Because the PD failed to properly and timely notify the union of its intent to bargain, the current contract will now expire on Feb. 28, 2020.
Layoffs, nevertheless, may not end with the 24 employees in the Pub Hub, if indeed those positions are outsourced. As of Feb. 28, 2019 — next Thursday — a "no layoff" clause in the guild contract expires. That means that individual job guarantees for union employees, which were part of a 2012 Memorandum of Agreement, will no longer protect them.
"We’re definitely worried about what the company will do next," reporter and News Guild Chair Ginger Christ told Scene. "During our most recent bargaining session, we asked the company to guarantee the jobs of a certain number of our members for another year. The company refused."
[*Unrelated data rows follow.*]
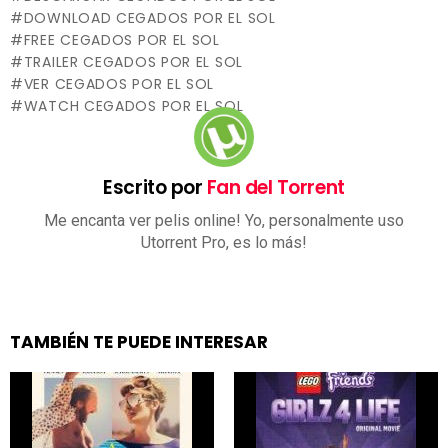
DOWNLOAD CEGADOS POR EL SOL
FREE CEGADOS POR EL SOL
TRAILER CEGADOS POR EL SOL
VER CEGADOS POR EL SOL
WATCH CEGADOS POR EL SOL
Escrito por
Fan del Torrent
Me encanta ver pelis online! Yo, personalmente uso
Utorrent Pro, es lo más!
TAMBIÉN TE PUEDE INTERESAR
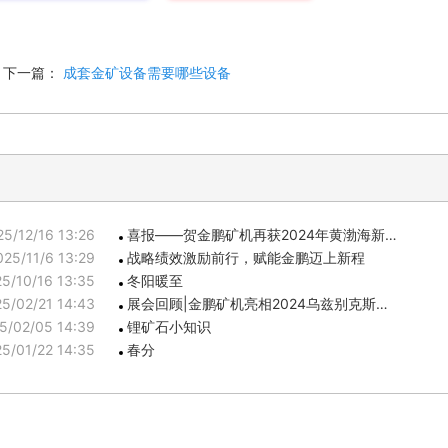
下一篇：
成套金矿设备需要哪些设备
25/12/16 13:26
喜报——贺金鹏矿机再获2024年黄渤海新…
025/11/6 13:29
战略绩效激励前行，赋能金鹏迈上新程
5/10/16 13:35
冬阳暖至
5/02/21 14:43
展会回顾|金鹏矿机亮相2024乌兹别克斯…
5/02/05 14:39
锂矿石小知识
5/01/22 14:35
春分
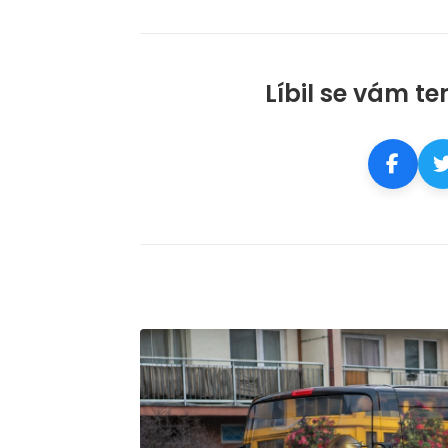
Líbil se vám te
Christ said that the staff is "very tense" and echoed comments from her colleagues regarding the mood of grim uncertainty at the paper. She reiterated the Guild's refrain that the paper won't be able to "cut its way to profitability."
Rachel Dissell, another reporter and Guild member, said it's possible that the Plain Dealer will attempt to do to reporters and photographers what they're actively doing to designers and editors: "outsource" them to a company also owned by Advance — cleveland.com, for example.
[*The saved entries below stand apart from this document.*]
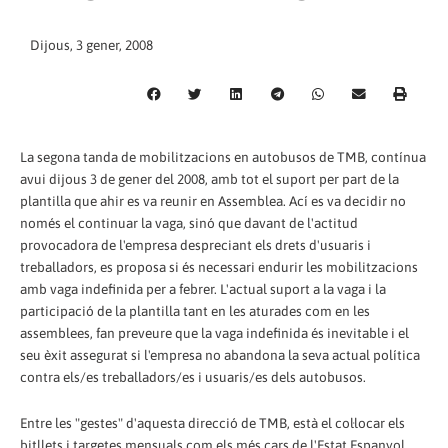
Dijous, 3 gener, 2008
La segona tanda de mobilitzacions en autobusos de TMB, contínua
avui dijous 3 de gener del 2008, amb tot el suport per part de la
plantilla que ahir es va reunir en Assemblea. Ací es va decidir no
només el continuar la vaga, sinó que davant de l'actitud
provocadora de l'empresa despreciant els drets d'usuaris i
treballadors, es proposa si és necessari endurir les mobilitzacions
amb vaga indefinida per a febrer. L'actual suport a la vaga i la
participació de la plantilla tant en les aturades com en les
assemblees, fan preveure que la vaga indefinida és inevitable i el
seu èxit assegurat si l'empresa no abandona la seva actual política
contra els/es treballadors/es i usuaris/es dels autobusos.
Entre les "gestes" d'aquesta direcció de TMB, està el col·locar els
bitllets i targetes mensuals com els més cars de l'Estat Espanyol,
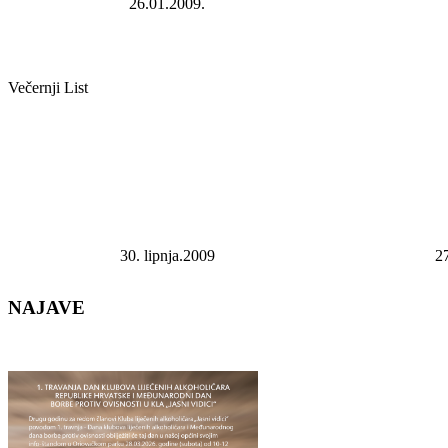
26.01.2009.
Večernji List
30. lipnja.2009
27
NAJAVE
Dissell said that at this week's bargaining meeting, during which the two sides failed to reach an agreement, the Guild asked for company information so that they'd be able to determine a course of action related to their grievance. She said the Guild feels it has a strong position — their contention is that "outsourcing" the Pub Hub positions to a company that Advance also owns violates their contract — but that taking the grievance to an arbitrator is a gamble.
As for next week's deadline, she said she hoped that if the PD truly felt a need to further reduce the number of local journalists, they would do so by offering voluntary buyouts to people closer to retirement age. The Guild will fight, in any case, to preserve as many jobs as possible and to enhance the benefits packages of those who are laid off, especially those with sizable gaps between now and their expected retirement age. The PD is required to provide two weeks' notice for layoffs, and no notices have yet been given, but it's possible that layoffs could be announced before the grievance is resolved one way or another.
Dissell said the entire process has been frustrating. The staff hasn't been invited to participate in conversations about how to make the newsroom stronger. And the Guild's opportunity to make an official bid for keeping the Pub Hub positions, in her view, was never a genuine one.
"It was always about dragging down the union," she said.
If the Guild does ultimately agree to drop the grievance, the PD will have to agree to "quite a number of things," Dissell said, including enhanced severance packages, a certain minimum number of positions, and a commitment to staffing the newsroom with reporters who reflect the diversity of the region.
On the controversial subject of a pledge by local unions to boycott
the Plain Dealer and cleveland.com if necessary, Dissell said that she and her guild colleagues "don't take that lightly."
"We believe that both entities are stronger with community support," she said. "If we have to go down that road we will, but we don't really want to. We'd much rather just do our jobs, but it's not like we have a whole lot of options."
The Plain Dealer editor, George Rodrigue, confirmed that the Guild contract had been extended one year, but said it would be inappropriate to predict the outcome of negotiations.
"The Guild and I share the goal of preserving high-quality local journalism at The Plain Dealer," he wrote in an email.
Note: An earlier version of this story mischaracterized a comment from Rachel Dissell. She said she hoped that if the PD felt the need to reduce the size of the staff, it would offer buyouts, which are voluntary, to journalists close to retirement age. We incorrectly wrote that she hoped the PD would "lay off" people close to retirement age.